Publication

Savills ProgrammE and Cost Sentiment Survey

Will warnings from house builders start to filter into sentiment?


S.P.E.C.S score negative for first time

As the business community geared up for a potential no-deal Brexit only to see its likelihood rescind, the impact on property markets has been varied.

The sentiment around occupier demand is remarkably similar across Central London offices, regional offices and industrial and logistics; that take-up has fallen slightly year on year but that this has been driven in the most part by a lack of big deals, which are usually build to suits or pre-lets.

This comes as no real surprise as occupiers continue to wait and see what version of Brexit will be delivered before committing to large capital investments. The logical knock on effect into build costs and timescales is that both would start to come down as contractors are able to deliver projects quicker and continue to price orders at a suitable level to fill their order books.

It would seem that contractors expect this state of affairs to continue into the medium term as detailed with G & T reporting just 1% tender price inflation for 2019, 2020 and 2021. This is reflected in our S.P.E.C.S index for the start of 2019 with a score for of minus three, which is the lowest quarterly score since the start of our survey.

S.P.E.C.S Q1 2019

S.P.E.C.S Q1 2019
Source: Savills Research

With the UK now in the process of searching for its third prime minister in four years, there is no further political clarity to give developers or occupiers confidence to embark on large-scale projects. Many occupier markets still have remarkably low vacancy rates, so a window of opportunity remains for developers who can look past the politics

Simon Collett, Head of Division
Q1 2019 S.P.E.C.S Indicators

Q1 2019 S.P.E.C.S Indicators
Source: Savills Research | Note: *Time taken from project sign off to commencement including procurement and delivery of building components

Underlying uncertainty and potential rising build costs for housebuilders

There is less appetite for risk among housebuilders in response to underlying market uncertainty, slowing sales rates, rising build costs and the government’s plan to end the Help to Buy scheme after March 2023. This in turn is suppressing land values, particularly in London and the South, where there is also falling house price growth.

Land values house prices and build costs index

Land values house prices and build costs index
Source: Savills Research

To mitigate risk, housebuilders are being selective about the sites they buy and are making use of their established land pipelines. They have built up strategic pipelines since recovering from the global financial crisis and have been drawing on these pipelines instead of relying on purchasing consented parcels for some time now. On average, the listed housebuilders currently have 4.5 years’ worth of land and source 32% of that land from their strategic pipelines.

Following the announced changes to Help to Buy from 2021, some housebuilders are starting to re-plan sites to include more smaller units that will qualify for Help to Buy under the new regional price caps.
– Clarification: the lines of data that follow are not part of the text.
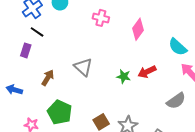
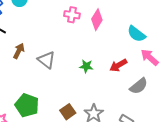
pink cross: (101, 18) -> (72, 15), moved
red arrow: (147, 72) -> (118, 65), moved
brown arrow: (48, 78) -> (19, 51), moved

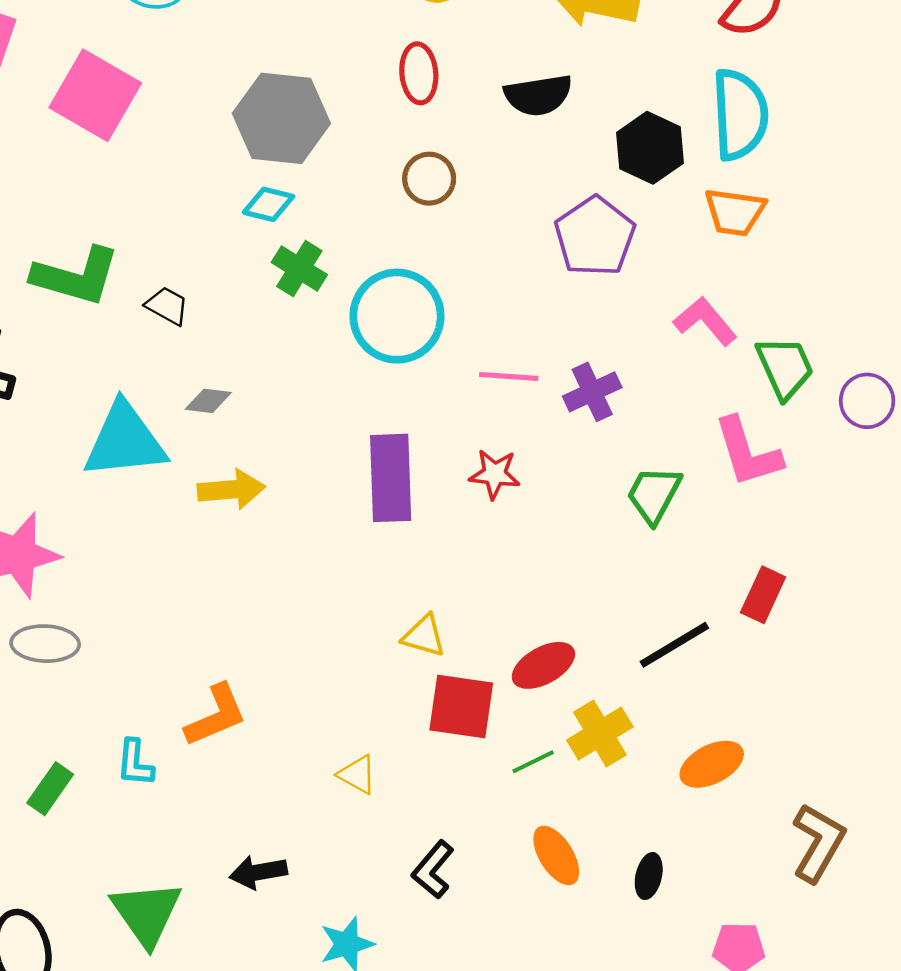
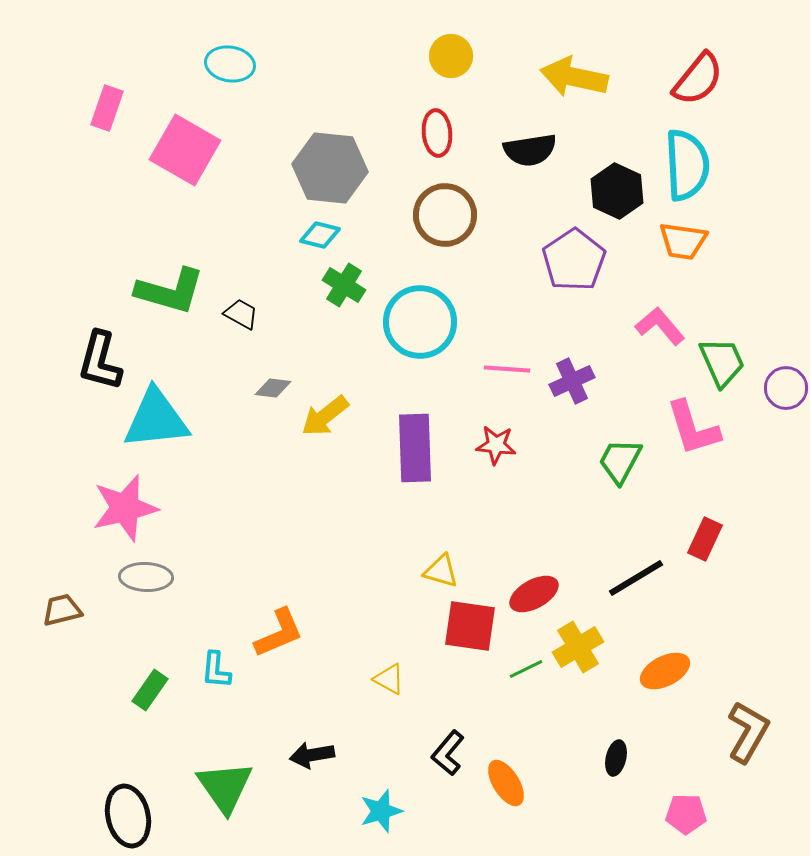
brown circle: (429, 179) -> (445, 215), size x1.5
cyan triangle: (125, 441) -> (156, 419), moved
yellow arrow: (231, 489) -> (325, 416), moved, turned 147
orange ellipse: (556, 855) -> (506, 783), moved

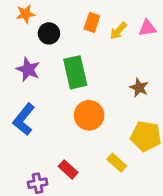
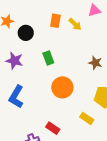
pink triangle: (147, 28) -> (94, 10), moved
yellow arrow: (118, 31) -> (75, 24), turned -80
green rectangle: (75, 72) -> (48, 58), size x0.6

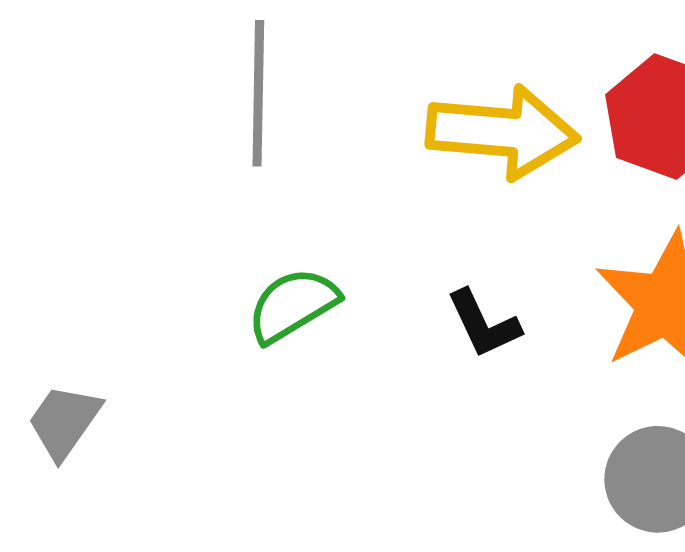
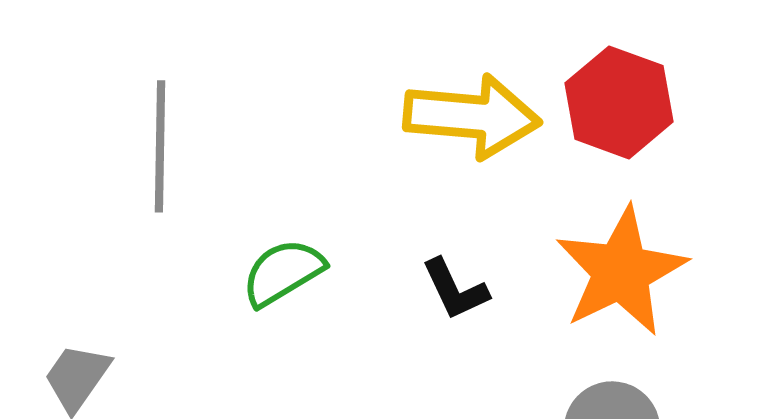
gray line: (258, 93) -> (160, 146), moved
Higher than expected build cost inflation in early 2019 has been reported by housebuilders, driven by rising costs of resources and labour, due to a weakening pound and Brexit-related stockpiling of materials. According to current BCIS forecasts, build costs are predicted to rise by 3.8% in 2019, whereas Gardiner and Theobald only expect them to rise by 1%. Many housebuilders have expressed concern about increasing build costs in their recent trading statements. Persimmon forecasts build cost inflation of 4% this year and Taylor Wimpey predicts a 5% rise, higher than any of the current Tender Price forecasts. Most housebuilders are anticipating build cost inflation of 3-4% this year.
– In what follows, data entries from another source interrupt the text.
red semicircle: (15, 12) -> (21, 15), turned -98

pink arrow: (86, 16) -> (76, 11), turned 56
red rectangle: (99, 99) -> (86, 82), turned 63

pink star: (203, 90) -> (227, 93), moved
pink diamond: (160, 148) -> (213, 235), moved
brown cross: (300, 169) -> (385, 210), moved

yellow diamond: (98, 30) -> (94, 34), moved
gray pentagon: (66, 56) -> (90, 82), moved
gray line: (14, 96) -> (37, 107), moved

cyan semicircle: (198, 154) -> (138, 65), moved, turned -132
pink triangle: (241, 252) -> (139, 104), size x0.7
Build costs forecasts vary

Build costs forecasts vary
Source: Savills Research



Time to revisit procurement routes?

Continued Brexit and labour market uncertainty is meaning contractors are reporting a “mixed bag” when it comes to what costs are rising and falling. In terms of our S.P.E.C.S sentiment index this suggest that the inputs are blended to reflect the fact our score currently remains static. With a paucity of large scale projects which may be exasperated by political uncertainly now may be the time to revisit procurement routes for certain commodities or services.



Methodology & Approach

Savills Building and Project Consultancy sector experts track build cost and programme timescales sentiment across 48 separate markets and sectors. A high S.P.E.C.S score would mean that most sectors are experiencing upward cost and timescale pressure whereas a highly negative score would suggest that most markets and sectors are experiencing downward pressure. A score around zero suggest that build costs and programme timescales are largely static.